'''
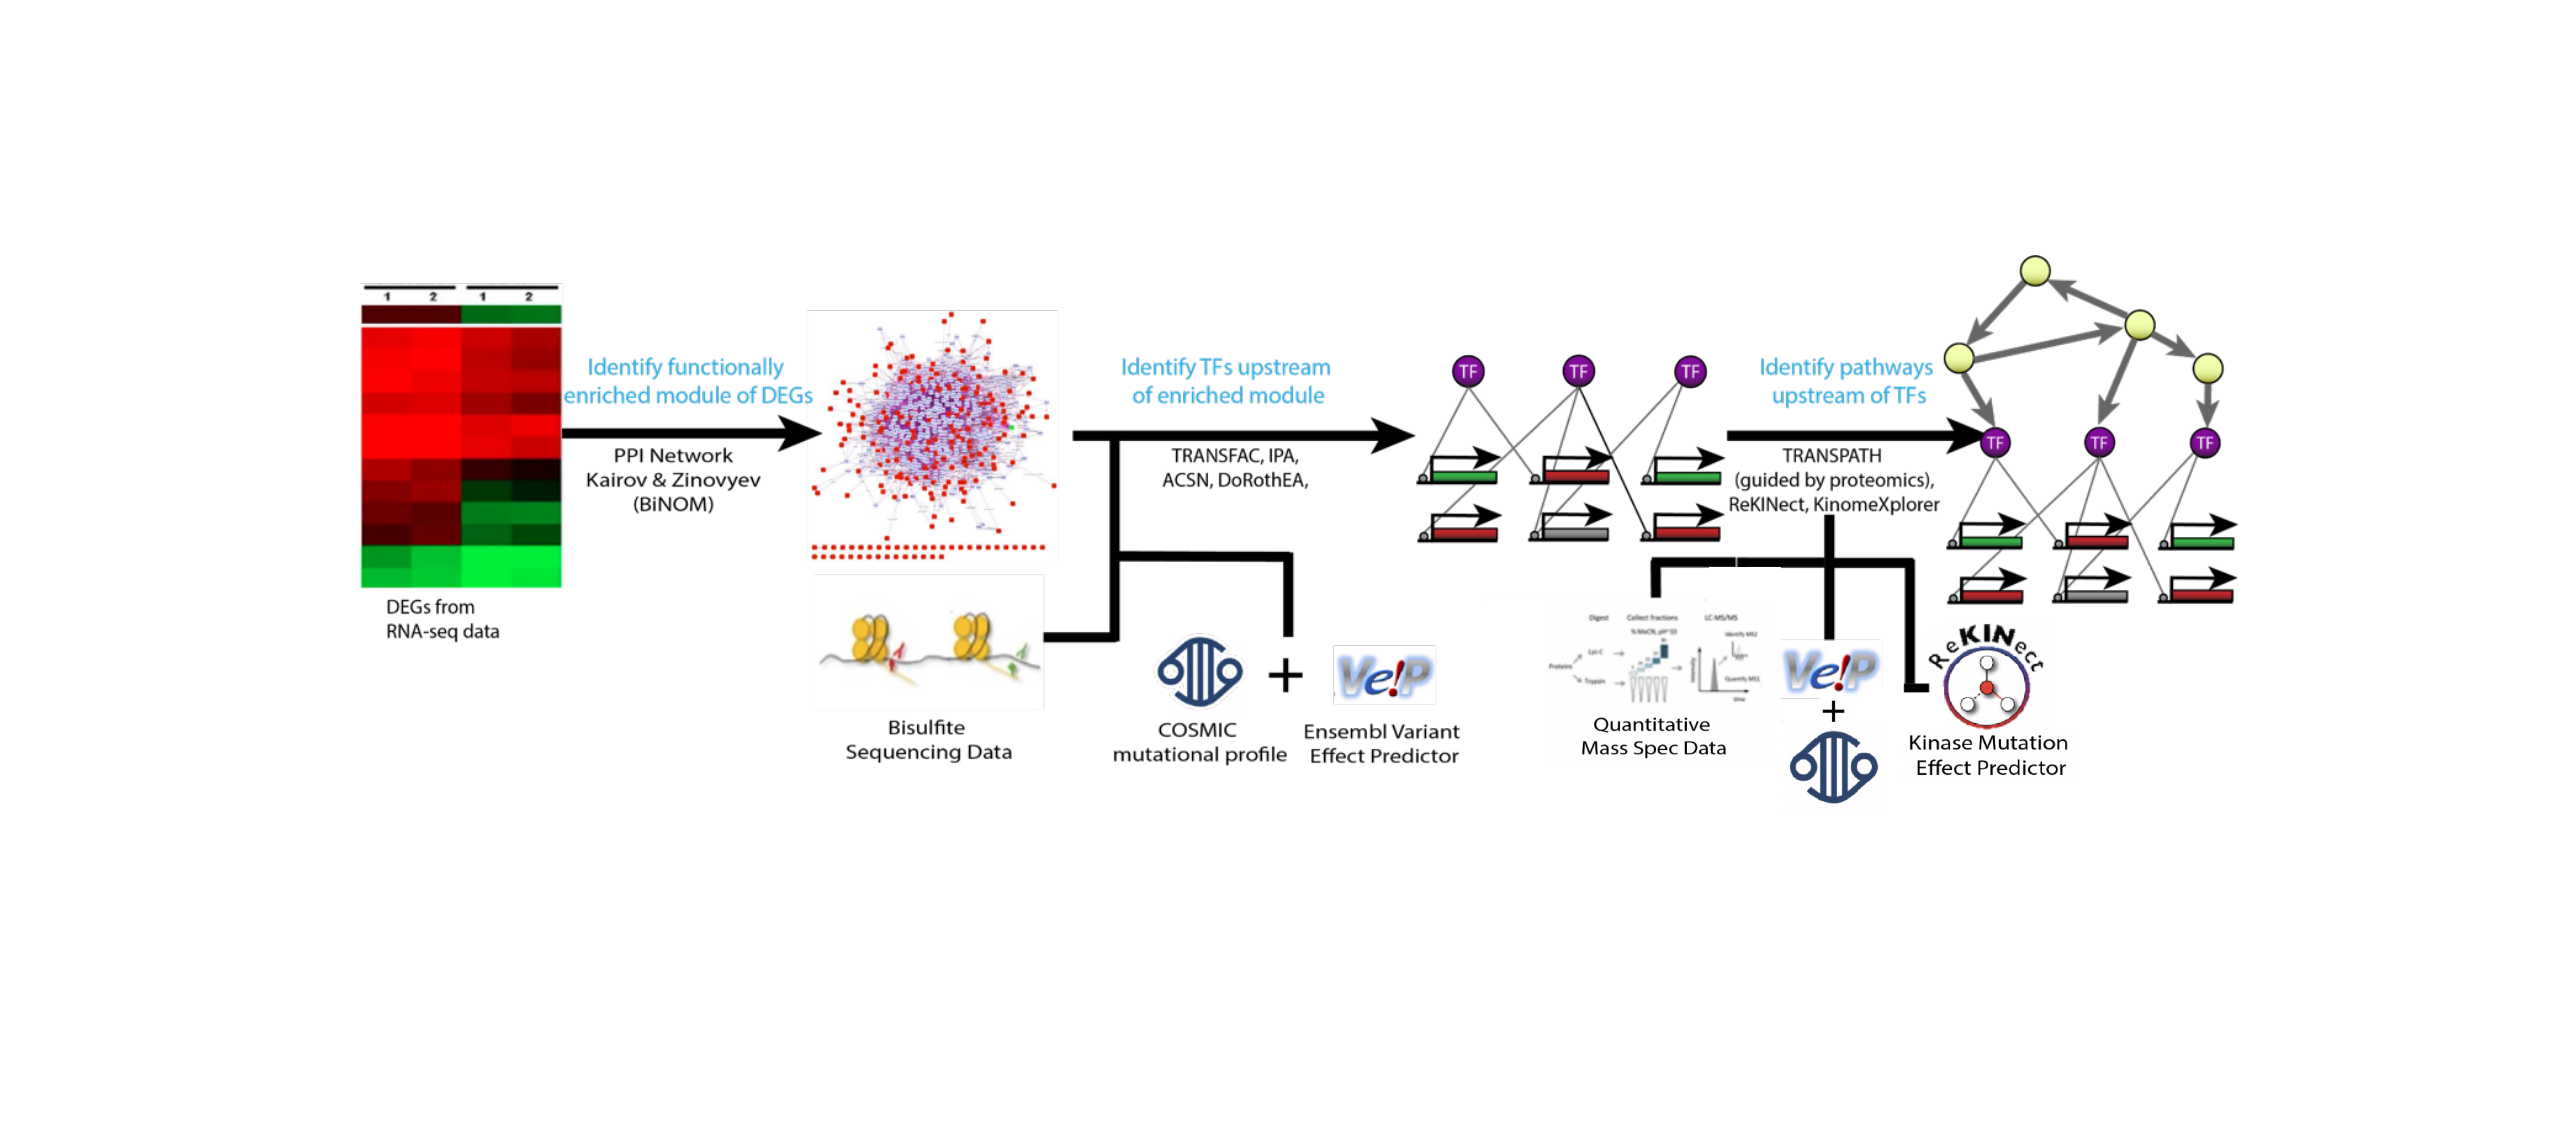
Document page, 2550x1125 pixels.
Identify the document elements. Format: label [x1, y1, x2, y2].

text_box [360, 255, 2241, 855]
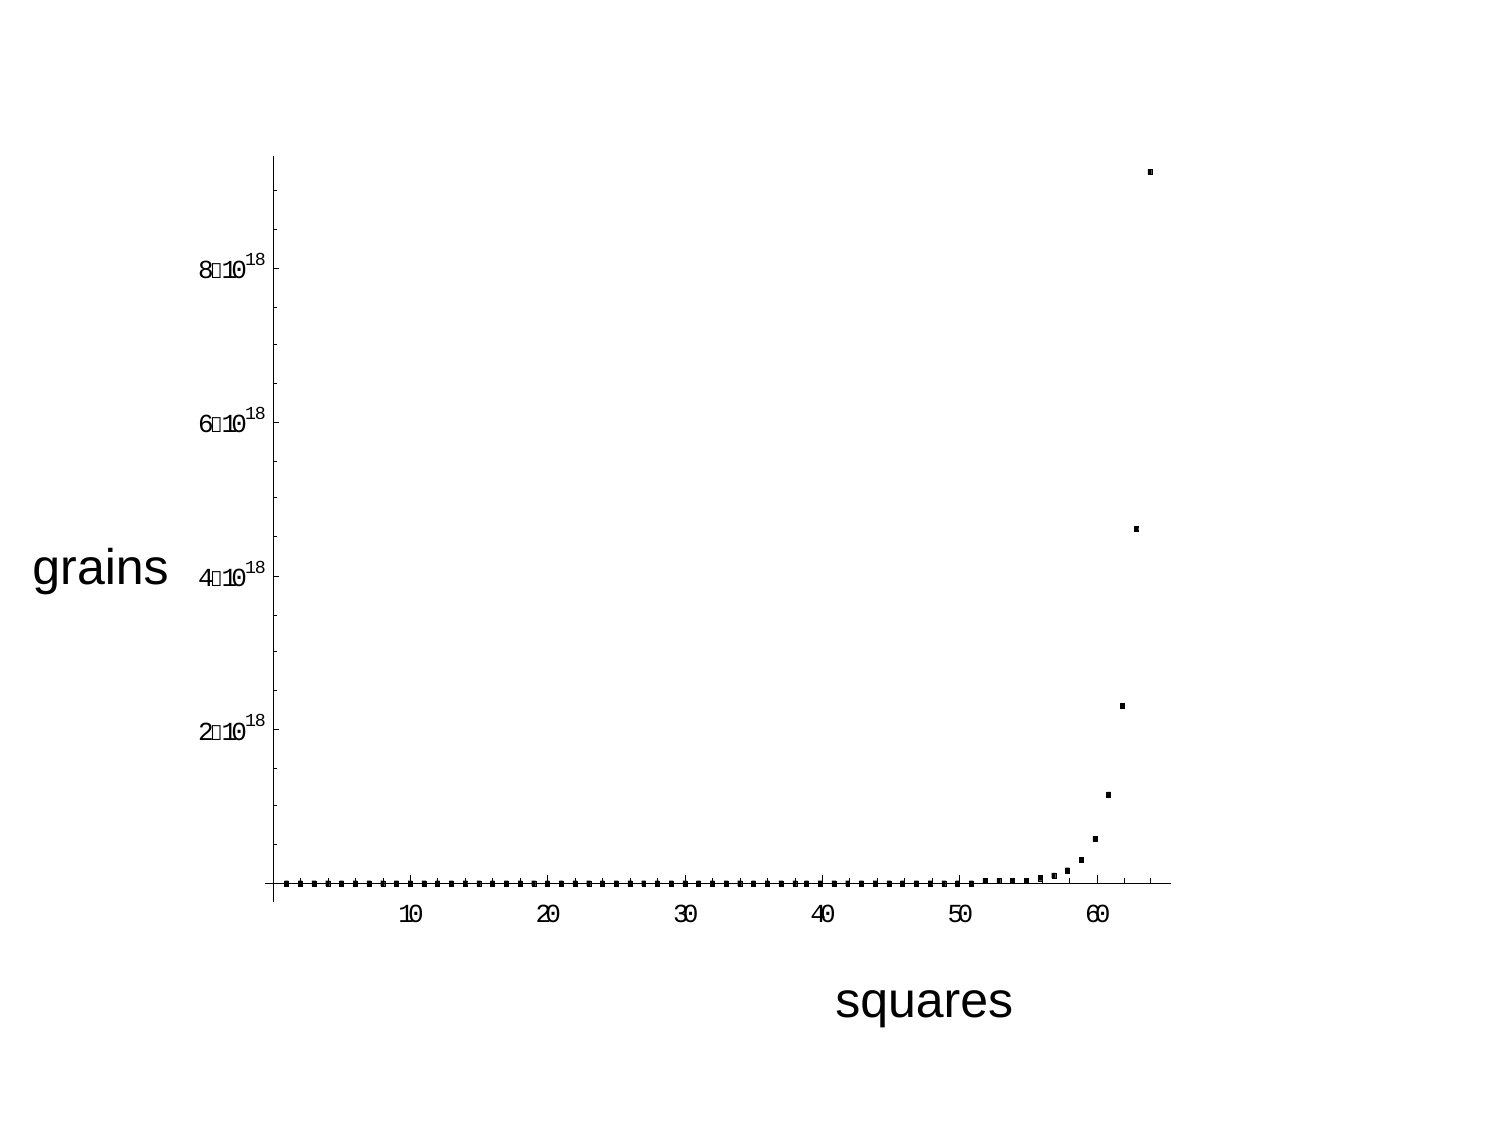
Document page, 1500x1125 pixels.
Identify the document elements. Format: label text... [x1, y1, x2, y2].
'''
Required work: When a picture appears in the material, please pass over it while retyping the rest exactly.

Response:
Document page, 2550x1125 pixels.
Identify the document elements. Format: label [x1, y1, x2, y2].

text_box [360, 255, 2241, 855]
Document page, 1500x1125 pixels.
Identify the document elements. Format: label text... [x1, y1, x2, y2].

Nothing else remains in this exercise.